■ **AIM OF THE TASK**:
Would you copy out only the lines from the one with "- Supervisor: Dr. Robin" to the end of the records, exactly as they stand?

■ **RECORDS SUPPLIED**:
* * * * * * *

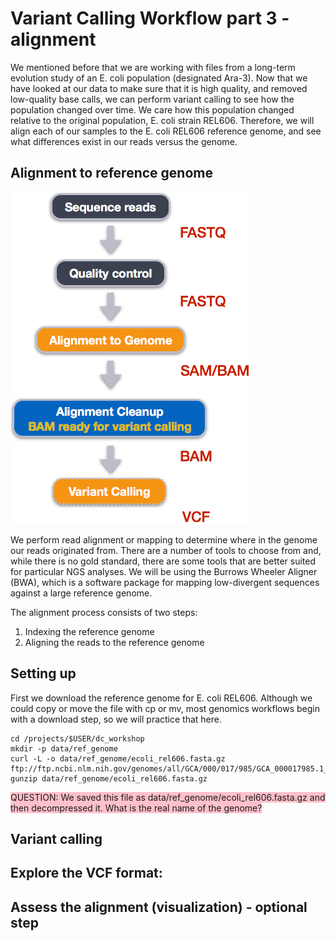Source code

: # Variant Calling Workflow part 3 - alignment

We mentioned before that we are working with files from a long-term evolution study of an E. coli population (designated Ara-3). Now that we have looked at our data to make sure that it is high quality, and removed low-quality base calls, we can perform variant calling to see how the population changed over time. We care how this population changed relative to the original population, E. coli strain REL606. Therefore, we will align each of our samples to the E. coli REL606 reference genome, and see what differences exist in our reads versus the genome.

## Alignment to reference genome

![This is an image](img/variant_calling_workflow.png)

We perform read alignment or mapping to determine where in the genome our reads originated from. There are a number of tools to choose from and, while there is no gold standard, there are some tools that are better suited for particular NGS analyses. We will be using the Burrows Wheeler Aligner (BWA), which is a software package for mapping low-divergent sequences against a large reference genome.

The alignment process consists of two steps:

1. Indexing the reference genome
2. Aligning the reads to the reference genome

## Setting up

First we download the reference genome for E. coli REL606. Although we could copy or move the file with cp or mv, most genomics workflows begin with a download step, so we will practice that here.

```
cd /projects/$USER/dc_workshop
mkdir -p data/ref_genome
curl -L -o data/ref_genome/ecoli_rel606.fasta.gz ftp://ftp.ncbi.nlm.nih.gov/genomes/all/GCA/000/017/985/GCA_000017985.1_ASM1798v1/GCA_000017985.1_ASM1798v1_genomic.fna.gz
gunzip data/ref_genome/ecoli_rel606.fasta.gz
```

<span style="background-color:pink">QUESTION: We saved this file as data/ref_genome/ecoli_rel606.fasta.gz and then decompressed it. What is the real name of the genome?</span>

## Variant calling

## Explore the VCF format:

## Assess the alignment (visualization) - optional step
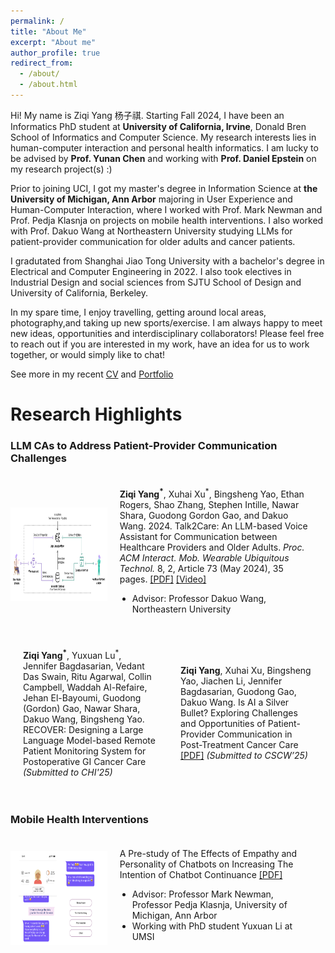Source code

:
 ```yaml
---
permalink: /
title: "About Me"
excerpt: "About me"
author_profile: true
redirect_from: 
  - /about/
  - /about.html
---
```


Hi! My name is Ziqi Yang 杨子祺. 
Starting Fall 2024, I have been an Informatics PhD student at **University of California, Irvine**, Donald Bren School of Informatics and Computer Science. My research interests lies in human-computer interaction and personal health informatics. I am lucky to be advised by **Prof. Yunan Chen** and working with **Prof. Daniel Epstein** on my research project(s) :)

Prior to joining UCI, I got my master's degree in Information Science at **the University of Michigan, Ann Arbor** majoring in User Experience and Human-Computer Interaction, where I worked with Prof. Mark Newman and Prof. Pedja Klasnja on projects on mobile health interventions. I also worked with Prof. Dakuo Wang at Northeastern University studying LLMs for patient-provider communication for older adults and cancer patients.

I gradutated from Shanghai Jiao Tong University with a bachelor's degree in Electrical and Computer Engineering in 2022. I also took electives in Industrial Design and social sciences from SJTU School of Design and University of California, Berkeley. 

In my spare time, I enjoy travelling, getting around local areas, photography,and taking up new sports/exercise. I am always happy to meet new ideas, opportunities and interdisciplinary collaborators! Please feel free to reach out if you are interested in my work, have an idea for us to work together, or would simply like to chat!

See more in my recent [CV](https://github.com/EugeniaYang/Ziqi-Yang-CV/blob/13a5c12c70548da422513be155b8888011046d06/Ziqi_Yang_CV.pdf)
and [Portfolio](https://ziqis-portfolio.webflow.io/)


# Research Highlights

### LLM CAs to Address Patient-Provider Communication Challenges

<div>
  <div style="display: flex; align-items: center;">
    <div style="flex: 1; float: center;">
      <img src="assets/../../assets/project_thumbnails/talk2care.png" height="150" />
    </div>
    <div style="flex: 2; padding: 20px;">
      <p style="margin-top: 0;">
      <strong>Ziqi Yang<sup>*</sup></strong>, Xuhai Xu<sup>*</sup>, Bingsheng Yao, Ethan Rogers, Shao Zhang, Stephen Intille, Nawar Shara, Guodong Gordon Gao, and Dakuo Wang. 2024. Talk2Care: An LLM-based Voice Assistant for Communication between Healthcare Providers and Older Adults. <em>Proc. ACM Interact. Mob. Wearable Ubiquitous Technol.</em> 8, 2, Article 73 (May 2024), 35 pages. 
        <a href="https://doi.org/10.1145/3659625">[PDF]</a>
        <a href="https://youtu.be/fMMDN7gZGjs">[Video]</a>
    </p>
    <ul style="list-style: disc; padding-left: 20px;">
        <li>Advisor: Professor Dakuo Wang, Northeastern University</li>
      </ul>
    </div>
  </div>

<div style="display: flex; align-items: center;">
    <div style="flex: 2; padding: 20px;">
      <p style="margin-top: 0;">
      <strong>Ziqi Yang<sup>*</sup></strong>, Yuxuan Lu<sup>*</sup>, Jennifer Bagdasarian, Vedant Das Swain, Ritu Agarwal, Collin Campbell, Waddah Al-Refaire, Jehan El-Bayoumi, Guodong (Gordon) Gao, Nawar Shara, Dakuo Wang, Bingsheng Yao. RECOVER: Designing a Large Language Model-based Remote Patient Monitoring System for Postoperative GI Cancer Care <em>(Submitted to CHI'25)</em>
    </p>
    </div>
        <div style="flex: 2; padding: 20px;">
      <p style="margin-top: 0;"><strong>Ziqi Yang</strong>, Xuhai Xu, Bingsheng Yao, Jiachen Li, Jennifer Bagdasarian, Guodong Gao, Dakuo Wang.
      Is AI a Silver Bullet? Exploring Challenges and Opportunities of Patient-Provider Communication in Post-Treatment Cancer Care
      <a href="https://arxiv.org/abs/2404.13409">[PDF]</a>
      <em>(Submitted to CSCW’25)</em>
      </p>
    </div>
  </div>

### Mobile Health Interventions

<div style="display: flex; align-items: center;">
  </div>

  <div style="display: flex; align-items: center;">
    <div style="flex: 1; float: center;">
      <img src="assets/../../assets/project_thumbnails/chatbot_study.png" height="150" />
    </div>
    <div style="flex: 2; padding: 20px;">
      <p style="margin-top: 0;">A Pre-study of The Effects of Empathy and Personality of Chatbots on Increasing The Intention of Chatbot Continuance
        <a href="https://drive.google.com/file/d/1R8OSR61UOyUseOvf2t_uAYz-JDCtbojh/view?usp=drive_link">[PDF]</a>
    </p>
      <ul style="list-style: disc; padding-left: 20px;">
        <li>Advisor: Professor Mark Newman, Professor Pedja Klasnja, University of Michigan, Ann Arbor</li>
        <li>Working with PhD student Yuxuan Li at UMSI</li>
      </ul>
    </div>
  </div>

</div>
<!-- See my research projects here -->

<!-- Facebook for People with Dementia - Critique and Redesign
- Accessibility / Older Adults / Interaction Design
- Supervisor: Dr. Robin Brewer, University of Michigan, Ann Arbor
- [Project Paper](https://drive.google.com/file/d/1yKaZgQ0l5ZG7jOVQh-FoweCtiBrTROZ9/view?usp=share_link)

Bilibili/Cake-Making: An Online Community Analysis
- Social Computing / Online Communities
- Supervisor: Dr. Nazanin Andalibi, University of Michigan, Ann Arbor
- [Project Report](https://drive.google.com/file/d/1yKaZgQ0l5ZG7jOVQh-FoweCtiBrTROZ9/view?usp=share_link)  -->


<!-- # UX Research and Design --> 

<!-- I was/am previously 
- a UX designer intern at Microsoft(C+AI) and 
- product manager intern at eBay (Data Infrastructure) and Red 小红书. 

I researched the needs and pain points for professionals such as supply chain managers, data engineers, as well as vast number of consumers on social media. I aimed to design and develop products and promotes working efficiency or content quality and addresses affordance with the help of algorithms.
-->


<!-- {% comment %} 
# Skills and Interests


I like photography, travelling, and (recently) gardening. Chat with me if you are interested!

{% endcomment %} -->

* * * * * * *

■ **REPLY**:
- Supervisor: Dr. Robin Brewer, University of Michigan, Ann Arbor
- [Project Paper](https://drive.google.com/file/d/1yKaZgQ0l5ZG7jOVQh-FoweCtiBrTROZ9/view?usp=share_link)

Bilibili/Cake-Making: An Online Community Analysis
- Social Computing / Online Communities
- Supervisor: Dr. Nazanin Andalibi, University of Michigan, Ann Arbor
- [Project Report](https://drive.google.com/file/d/1yKaZgQ0l5ZG7jOVQh-FoweCtiBrTROZ9/view?usp=share_link)  -->


<!-- # UX Research and Design --> 

<!-- I was/am previously 
- a UX designer intern at Microsoft(C+AI) and 
- product manager intern at eBay (Data Infrastructure) and Red 小红书. 

I researched the needs and pain points for professionals such as supply chain managers, data engineers, as well as vast number of consumers on social media. I aimed to design and develop products and promotes working efficiency or content quality and addresses affordance with the help of algorithms.
-->


<!-- {% comment %} 
# Skills and Interests


I like photography, travelling, and (recently) gardening. Chat with me if you are interested!

{% endcomment %} -->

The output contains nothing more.